The Fall 2021 issue of Regulation magazine details the struggle of AquAdvantage to obtain approval from the FDA for their edible genetically modified salmon. However, even after nearly 13 years of pending FDA approval, AquAdvantage still has other legal hurdles to clear, obstructing their entry into the market of consumable fish. This threat is coming from the political and business interests in the state of Alaska. Sen. Lisa Murkowski (R–AK) assuming the veneer of consumer production advocate; argues that consumers need to know what they are consuming. Murkowski:
“… attached a rider to the FY 2019 appropriations bill that required genetically engineered salmon approved before the labeling standards created by the U.S. Department of Agriculture’s National Bioengineered Food Disclosure Standard regulation to include the words “genetically engineered” in its market name — a requirement seemingly intended to spook consumers…” (P.3).
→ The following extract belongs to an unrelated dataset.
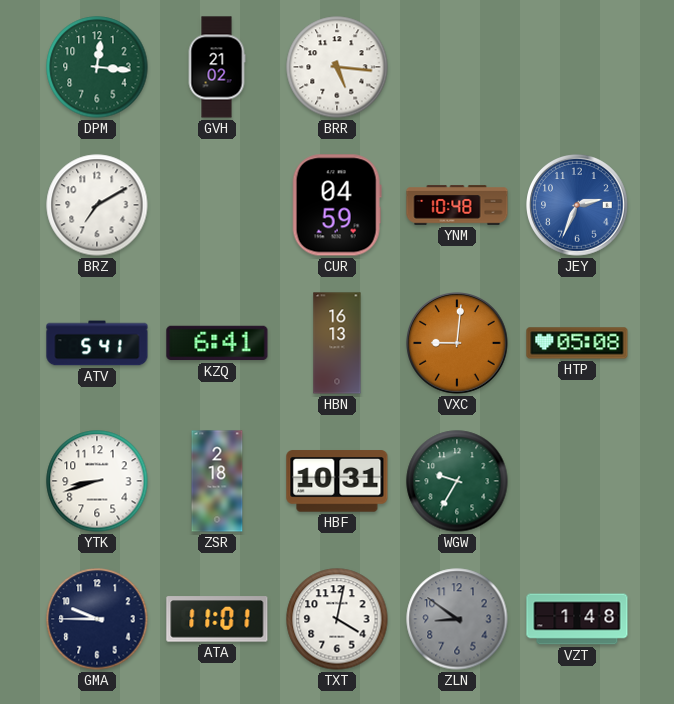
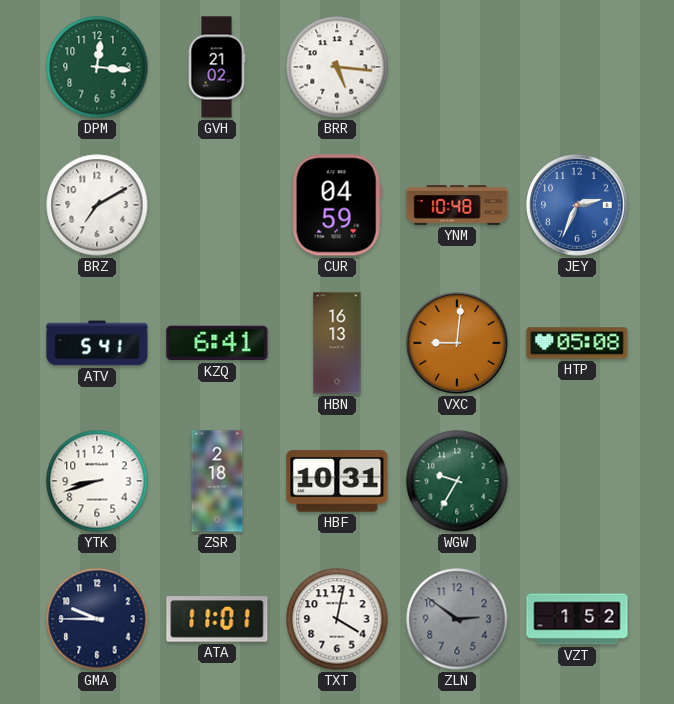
ZLN: 8:51 -> 2:51
VZT: 1:48 -> 1:52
The “moral” concern expressed by Murkowski; creates a dynamic conducive to Bootlegger and Baptist’s (1983) coalitions. Murkowski can be considered a Baptist for articulating consumer protection concerns for the stringent labeling requirements. She also could arguably fall into the category of Duel-Role Actor if her consumer protection advocacy is sincere. After all, Murkowski is a politician and has an incentive to appease her constituency. Consumer protection advocacy is a win-win strategy. Since the average voter may superficially perceive this initiative as being in their best interest, of their health and safety, continue to vote for Murkowski. But arguably, the most more powerful voter-bloc she will need to win would be the salmon fisherman and hatcheries. The industry surrounding food-grade salmon production is estimated to generate $600 million annually in economic output. Making it quite evident who the Bootleggers are! However, placing restrictions on genetically modified salmon creates a bit of a Prisoners Dilemma, as the U.S. producers cannot meet domestic demand for salmon, 90 % of all salmon sold in America is imported.